RetroDevil opened this issue on Oct 19, 2011 · 46 posts
lesbentley posted Fri, 21 October 2011 at 6:21 PM
I have said it before on a number of occasions but it does not seem to sink in. I think it is very important that this misinformation is stamped out before it starts to cause problems, so I will say it again.
You can not convert a pp2 file into a valid obj file by changing its file extension. Attempting to use the corrupt obj files resulting from such a renaming operation, as if they were valid obj files, is dangerous and can trash your scene.
I already know that you can't can't turn a pp2 file into a valid obj by changing the extension. That would be logically impossible as a normal fully functioning pp2 could never be a member of the class "Wavefront Object file", as to be a functional pp2 it would by necessity have to break compliance with the Wavefront Object file specification.
So in light of the logical impossibility of the claim, it irks me considerably that I have had to do the legwork to prove it in an operational sense.

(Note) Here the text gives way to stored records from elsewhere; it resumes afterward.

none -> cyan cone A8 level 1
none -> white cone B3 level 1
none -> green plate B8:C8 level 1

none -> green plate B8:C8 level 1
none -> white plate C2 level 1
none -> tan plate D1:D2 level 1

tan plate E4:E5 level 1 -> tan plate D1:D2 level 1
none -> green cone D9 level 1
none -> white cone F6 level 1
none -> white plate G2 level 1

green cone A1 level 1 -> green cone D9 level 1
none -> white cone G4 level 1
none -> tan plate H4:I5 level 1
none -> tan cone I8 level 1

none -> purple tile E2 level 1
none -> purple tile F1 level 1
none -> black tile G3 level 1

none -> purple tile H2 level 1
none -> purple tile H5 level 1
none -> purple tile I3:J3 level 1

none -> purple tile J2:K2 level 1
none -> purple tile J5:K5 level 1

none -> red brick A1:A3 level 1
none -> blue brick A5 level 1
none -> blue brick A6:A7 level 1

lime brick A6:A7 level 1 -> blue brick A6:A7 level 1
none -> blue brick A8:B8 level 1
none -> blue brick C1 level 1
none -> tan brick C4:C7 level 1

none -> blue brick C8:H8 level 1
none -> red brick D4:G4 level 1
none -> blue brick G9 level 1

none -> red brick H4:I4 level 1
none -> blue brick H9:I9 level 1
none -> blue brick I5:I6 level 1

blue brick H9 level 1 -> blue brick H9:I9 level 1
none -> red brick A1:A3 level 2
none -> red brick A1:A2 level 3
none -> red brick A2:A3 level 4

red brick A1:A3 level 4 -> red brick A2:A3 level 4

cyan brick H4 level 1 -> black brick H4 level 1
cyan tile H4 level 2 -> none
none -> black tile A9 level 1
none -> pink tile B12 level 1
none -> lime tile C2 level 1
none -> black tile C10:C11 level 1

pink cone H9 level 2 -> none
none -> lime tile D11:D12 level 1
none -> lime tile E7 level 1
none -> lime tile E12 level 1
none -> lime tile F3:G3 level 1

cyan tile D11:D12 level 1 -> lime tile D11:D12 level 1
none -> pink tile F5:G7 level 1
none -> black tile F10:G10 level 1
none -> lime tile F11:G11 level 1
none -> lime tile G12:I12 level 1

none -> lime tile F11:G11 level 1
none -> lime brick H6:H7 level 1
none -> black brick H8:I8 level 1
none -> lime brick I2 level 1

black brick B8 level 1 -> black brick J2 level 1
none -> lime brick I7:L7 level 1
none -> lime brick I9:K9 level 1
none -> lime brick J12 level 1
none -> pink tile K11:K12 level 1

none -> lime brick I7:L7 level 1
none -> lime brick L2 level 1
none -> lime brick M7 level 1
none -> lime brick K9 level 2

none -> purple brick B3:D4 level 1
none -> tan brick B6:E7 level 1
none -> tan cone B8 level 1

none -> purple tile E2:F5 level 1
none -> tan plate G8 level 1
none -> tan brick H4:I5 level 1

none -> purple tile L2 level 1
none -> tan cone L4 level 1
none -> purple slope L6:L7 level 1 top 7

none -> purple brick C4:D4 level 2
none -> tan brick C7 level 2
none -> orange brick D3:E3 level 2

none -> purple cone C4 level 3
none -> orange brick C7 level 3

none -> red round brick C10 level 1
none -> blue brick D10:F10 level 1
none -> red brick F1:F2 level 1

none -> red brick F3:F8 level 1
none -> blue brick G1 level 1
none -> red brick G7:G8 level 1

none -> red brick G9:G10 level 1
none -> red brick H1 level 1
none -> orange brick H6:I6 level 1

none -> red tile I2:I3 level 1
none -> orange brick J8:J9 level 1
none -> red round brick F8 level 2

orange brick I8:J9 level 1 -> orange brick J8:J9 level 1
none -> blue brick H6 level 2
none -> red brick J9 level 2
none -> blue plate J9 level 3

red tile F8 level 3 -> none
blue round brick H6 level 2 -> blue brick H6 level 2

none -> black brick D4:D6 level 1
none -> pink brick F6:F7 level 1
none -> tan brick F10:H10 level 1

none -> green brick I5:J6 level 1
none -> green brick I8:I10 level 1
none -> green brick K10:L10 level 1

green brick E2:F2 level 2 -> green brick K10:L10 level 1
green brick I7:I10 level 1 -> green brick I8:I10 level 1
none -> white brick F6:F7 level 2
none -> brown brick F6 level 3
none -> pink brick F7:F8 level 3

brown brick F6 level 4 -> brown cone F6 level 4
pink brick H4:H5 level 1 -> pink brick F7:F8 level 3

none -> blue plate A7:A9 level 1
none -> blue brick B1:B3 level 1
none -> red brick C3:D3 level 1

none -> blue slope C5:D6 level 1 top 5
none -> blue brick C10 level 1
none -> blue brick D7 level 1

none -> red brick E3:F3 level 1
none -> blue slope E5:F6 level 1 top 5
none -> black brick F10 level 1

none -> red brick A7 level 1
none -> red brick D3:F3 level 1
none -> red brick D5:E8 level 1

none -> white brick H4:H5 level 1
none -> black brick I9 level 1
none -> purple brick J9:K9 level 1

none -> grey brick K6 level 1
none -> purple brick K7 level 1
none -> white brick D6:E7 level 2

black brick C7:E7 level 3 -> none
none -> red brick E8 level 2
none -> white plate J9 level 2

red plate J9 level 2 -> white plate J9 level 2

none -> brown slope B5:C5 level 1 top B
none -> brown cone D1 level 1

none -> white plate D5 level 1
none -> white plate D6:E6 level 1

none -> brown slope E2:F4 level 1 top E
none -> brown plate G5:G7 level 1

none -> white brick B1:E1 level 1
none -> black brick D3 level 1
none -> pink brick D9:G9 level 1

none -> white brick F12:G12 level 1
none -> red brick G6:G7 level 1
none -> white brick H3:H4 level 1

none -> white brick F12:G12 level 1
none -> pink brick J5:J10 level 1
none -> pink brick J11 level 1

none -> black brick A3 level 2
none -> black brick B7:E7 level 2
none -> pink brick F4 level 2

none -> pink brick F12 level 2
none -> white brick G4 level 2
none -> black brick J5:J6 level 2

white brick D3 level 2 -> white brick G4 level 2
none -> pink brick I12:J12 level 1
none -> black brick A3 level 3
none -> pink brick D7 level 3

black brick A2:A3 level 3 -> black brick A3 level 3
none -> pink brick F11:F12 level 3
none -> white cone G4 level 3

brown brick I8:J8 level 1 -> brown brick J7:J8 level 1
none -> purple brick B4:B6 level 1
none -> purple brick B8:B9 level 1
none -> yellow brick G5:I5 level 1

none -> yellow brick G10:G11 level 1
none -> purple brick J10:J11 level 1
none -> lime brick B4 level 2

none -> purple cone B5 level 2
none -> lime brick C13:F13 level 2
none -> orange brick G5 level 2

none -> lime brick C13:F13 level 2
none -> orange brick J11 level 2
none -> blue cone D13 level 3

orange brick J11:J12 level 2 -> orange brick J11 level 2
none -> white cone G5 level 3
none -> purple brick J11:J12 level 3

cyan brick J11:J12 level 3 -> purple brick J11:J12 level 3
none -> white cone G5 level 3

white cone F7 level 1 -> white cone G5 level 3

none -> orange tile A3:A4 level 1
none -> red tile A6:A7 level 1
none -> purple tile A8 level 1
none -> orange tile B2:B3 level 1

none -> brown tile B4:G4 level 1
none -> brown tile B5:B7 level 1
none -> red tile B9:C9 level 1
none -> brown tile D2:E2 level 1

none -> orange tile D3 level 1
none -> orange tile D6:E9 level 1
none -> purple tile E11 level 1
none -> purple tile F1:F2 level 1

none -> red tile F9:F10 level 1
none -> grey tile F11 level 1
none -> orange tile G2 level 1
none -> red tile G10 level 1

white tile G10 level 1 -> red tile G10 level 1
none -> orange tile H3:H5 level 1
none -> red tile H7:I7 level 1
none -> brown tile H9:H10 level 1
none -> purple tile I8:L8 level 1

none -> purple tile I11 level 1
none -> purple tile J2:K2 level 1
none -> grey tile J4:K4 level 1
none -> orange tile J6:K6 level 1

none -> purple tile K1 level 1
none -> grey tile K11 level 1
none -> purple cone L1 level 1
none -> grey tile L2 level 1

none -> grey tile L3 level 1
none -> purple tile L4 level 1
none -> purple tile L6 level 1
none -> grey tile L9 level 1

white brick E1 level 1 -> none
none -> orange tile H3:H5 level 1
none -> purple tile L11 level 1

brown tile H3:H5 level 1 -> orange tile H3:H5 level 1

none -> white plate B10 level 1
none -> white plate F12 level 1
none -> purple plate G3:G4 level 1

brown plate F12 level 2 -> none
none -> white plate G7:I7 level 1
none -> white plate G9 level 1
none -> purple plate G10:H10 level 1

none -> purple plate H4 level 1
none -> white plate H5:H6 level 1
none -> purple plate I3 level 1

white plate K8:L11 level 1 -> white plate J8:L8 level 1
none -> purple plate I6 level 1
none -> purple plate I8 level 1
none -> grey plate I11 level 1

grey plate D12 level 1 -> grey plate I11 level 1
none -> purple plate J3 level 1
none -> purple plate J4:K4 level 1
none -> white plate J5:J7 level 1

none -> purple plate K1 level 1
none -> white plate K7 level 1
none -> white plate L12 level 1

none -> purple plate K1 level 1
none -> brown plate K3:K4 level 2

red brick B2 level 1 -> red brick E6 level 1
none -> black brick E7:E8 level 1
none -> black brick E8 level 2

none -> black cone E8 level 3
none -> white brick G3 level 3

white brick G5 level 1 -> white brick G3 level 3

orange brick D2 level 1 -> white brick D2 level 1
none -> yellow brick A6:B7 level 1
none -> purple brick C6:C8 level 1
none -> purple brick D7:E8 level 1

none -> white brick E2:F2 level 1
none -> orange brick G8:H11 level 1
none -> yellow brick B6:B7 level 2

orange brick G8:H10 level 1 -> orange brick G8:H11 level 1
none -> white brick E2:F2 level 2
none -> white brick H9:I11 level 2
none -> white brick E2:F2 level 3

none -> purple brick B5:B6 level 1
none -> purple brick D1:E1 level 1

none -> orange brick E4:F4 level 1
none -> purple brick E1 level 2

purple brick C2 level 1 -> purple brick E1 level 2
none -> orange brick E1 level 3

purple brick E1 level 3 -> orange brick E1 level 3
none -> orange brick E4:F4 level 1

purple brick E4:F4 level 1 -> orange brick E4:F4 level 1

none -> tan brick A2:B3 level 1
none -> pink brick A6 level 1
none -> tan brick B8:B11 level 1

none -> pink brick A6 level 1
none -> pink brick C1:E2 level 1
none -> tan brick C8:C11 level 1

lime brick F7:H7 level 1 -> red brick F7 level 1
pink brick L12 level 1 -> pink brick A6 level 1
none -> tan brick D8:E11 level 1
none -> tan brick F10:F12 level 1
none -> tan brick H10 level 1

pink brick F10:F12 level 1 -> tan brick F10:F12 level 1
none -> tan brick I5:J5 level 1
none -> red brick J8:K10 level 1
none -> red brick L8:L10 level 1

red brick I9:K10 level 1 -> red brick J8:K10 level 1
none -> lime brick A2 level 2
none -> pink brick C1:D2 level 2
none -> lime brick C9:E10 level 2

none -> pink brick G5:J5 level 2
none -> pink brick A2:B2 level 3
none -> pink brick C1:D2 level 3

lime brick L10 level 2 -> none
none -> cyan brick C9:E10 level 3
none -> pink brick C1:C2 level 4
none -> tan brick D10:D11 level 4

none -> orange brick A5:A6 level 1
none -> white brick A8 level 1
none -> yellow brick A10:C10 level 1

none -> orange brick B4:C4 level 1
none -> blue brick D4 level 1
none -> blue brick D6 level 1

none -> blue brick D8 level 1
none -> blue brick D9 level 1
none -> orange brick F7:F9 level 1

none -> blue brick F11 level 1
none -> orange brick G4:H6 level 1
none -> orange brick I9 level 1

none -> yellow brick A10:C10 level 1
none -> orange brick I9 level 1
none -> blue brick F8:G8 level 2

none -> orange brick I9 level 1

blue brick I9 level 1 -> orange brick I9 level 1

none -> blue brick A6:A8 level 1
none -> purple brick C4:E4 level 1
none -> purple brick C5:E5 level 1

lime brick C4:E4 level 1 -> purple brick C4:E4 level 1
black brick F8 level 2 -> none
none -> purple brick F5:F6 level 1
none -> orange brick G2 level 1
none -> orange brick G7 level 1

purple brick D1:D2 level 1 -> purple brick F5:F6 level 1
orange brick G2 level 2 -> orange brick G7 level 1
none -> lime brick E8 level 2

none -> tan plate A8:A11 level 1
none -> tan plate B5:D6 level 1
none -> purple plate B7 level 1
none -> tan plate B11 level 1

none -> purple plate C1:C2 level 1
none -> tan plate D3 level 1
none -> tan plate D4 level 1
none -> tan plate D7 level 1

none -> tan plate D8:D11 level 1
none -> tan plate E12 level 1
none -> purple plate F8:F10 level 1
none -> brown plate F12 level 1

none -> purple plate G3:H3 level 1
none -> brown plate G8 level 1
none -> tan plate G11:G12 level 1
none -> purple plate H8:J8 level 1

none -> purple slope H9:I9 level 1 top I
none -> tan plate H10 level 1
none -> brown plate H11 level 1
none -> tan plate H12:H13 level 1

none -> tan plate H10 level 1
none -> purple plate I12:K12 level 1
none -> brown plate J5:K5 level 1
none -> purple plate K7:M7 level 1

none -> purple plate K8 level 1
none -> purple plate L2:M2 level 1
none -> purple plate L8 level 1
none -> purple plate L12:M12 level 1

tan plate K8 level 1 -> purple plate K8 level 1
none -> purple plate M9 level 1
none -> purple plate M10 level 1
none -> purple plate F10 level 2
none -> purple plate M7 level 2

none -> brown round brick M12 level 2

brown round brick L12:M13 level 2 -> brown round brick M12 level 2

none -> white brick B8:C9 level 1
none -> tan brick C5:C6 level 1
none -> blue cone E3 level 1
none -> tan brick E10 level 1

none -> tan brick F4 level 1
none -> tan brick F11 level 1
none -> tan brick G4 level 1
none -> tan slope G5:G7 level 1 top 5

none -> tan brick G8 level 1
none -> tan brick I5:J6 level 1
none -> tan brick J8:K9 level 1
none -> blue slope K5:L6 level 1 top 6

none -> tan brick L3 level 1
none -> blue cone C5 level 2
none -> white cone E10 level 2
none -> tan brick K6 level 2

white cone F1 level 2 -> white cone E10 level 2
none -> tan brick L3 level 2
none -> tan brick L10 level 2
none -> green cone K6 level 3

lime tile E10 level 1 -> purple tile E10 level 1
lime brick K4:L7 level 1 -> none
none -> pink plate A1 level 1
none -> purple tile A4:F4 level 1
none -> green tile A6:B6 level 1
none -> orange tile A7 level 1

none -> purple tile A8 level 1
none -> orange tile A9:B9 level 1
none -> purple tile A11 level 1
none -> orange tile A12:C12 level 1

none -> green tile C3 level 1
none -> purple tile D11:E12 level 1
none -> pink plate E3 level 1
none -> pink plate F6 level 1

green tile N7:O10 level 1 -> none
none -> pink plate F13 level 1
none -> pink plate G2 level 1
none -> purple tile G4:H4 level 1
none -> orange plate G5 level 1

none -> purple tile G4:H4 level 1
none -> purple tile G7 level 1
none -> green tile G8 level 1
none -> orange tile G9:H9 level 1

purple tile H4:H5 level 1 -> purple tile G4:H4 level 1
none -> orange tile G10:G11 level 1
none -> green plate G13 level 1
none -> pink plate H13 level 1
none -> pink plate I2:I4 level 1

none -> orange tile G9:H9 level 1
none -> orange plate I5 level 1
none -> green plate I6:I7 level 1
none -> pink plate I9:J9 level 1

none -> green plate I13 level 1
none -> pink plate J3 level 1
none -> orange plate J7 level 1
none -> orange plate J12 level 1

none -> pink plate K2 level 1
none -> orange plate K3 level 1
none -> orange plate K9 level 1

Never the less, when someone obviously intelligent, and well regarded as bagginsbill, makes the suggestion that it may be "technically accurate to say that any file that contains geometry in OBJ style is an OBJ file" (and to be fair, note that bagginsbill stated this as a hypothesis not a fact). Then I feel obliged to take the suggestion seriously and put it to the test.
I have done that, and can now state categorically that pp2 files renamed as obj, even if they contain embedded obj geometry, do not function as valid obj files in P6 (and probably not in any other Poser version). I have proved this. And if you like you can follow the proof, and prove it for yourself.
Attached above is the text of a pp2 "CUBE.pp2". This is a perfectly normal pp2 file, produced by importing a cube geometry into Poser, then saving it to the Props palette, but if you prefer you can use one of your own pp2 files for the experiment.
Save the CUBE.pp2 under the libraries/Props folder. Make a copy of the CUBE.pp2 and save it to the Geometries folder, then rename the file extension so it becomes "CUBE.obj".
Open the original CUBE.pp2 (the one under the props folder) in a text editor and delete the entire geomCustom code block. Replace it with an objFileGeom call to the "CUBE.obj":
prop cube
{
storageOffset 0 0.3487 0
objFileGeom 0 0 :Runtime:Geometries:CUBE.obj
}
We now have a valid pp2 file that calls an corrupt obj file. We can load the pp2 in poser and see if the corrupt obj file will function as if it were a valid obj file. Before we do that let's be absolutely clear on what we are testing here. It is this assertion:
"If you change the file extension of a pp2 file that contains embedded geometry to "obj", it will function in Poser as if it were a valid obj file."
Now load the pp2 file from the Props palette. What happened? Did the cube load as a functioning Poser item? Do you even see the cube in the scene?
I performed the experiment five times, closing and restarting P6 on each occasion. The cube did not load as a visible item in any test. On each iteration, loading the pp2 that referenced the corrupt obj file trashed the Poser scene, causing all other loaded items to disappear from the scene, and it was no longer possible to load any visible items into the scene.
I really do hope I don't have to say this again. Changing the file extension of a pp2 file to obj does not convert it into a valid obj file, or a file that will function in Poser as if it were a valid obj file. The resulting corrupt file does not function in the same way as a valid obj file, and in many cases won't function at all, and causes the scent to be trashed.
We knew from the start that a pp2 could not logically be a valid obj file, but now we have proof that it does not function as if it were a valid obj file in praxis. Not only are such corrupt obj files invalid, calling then from a pp2 is dangerous and can trash your scene.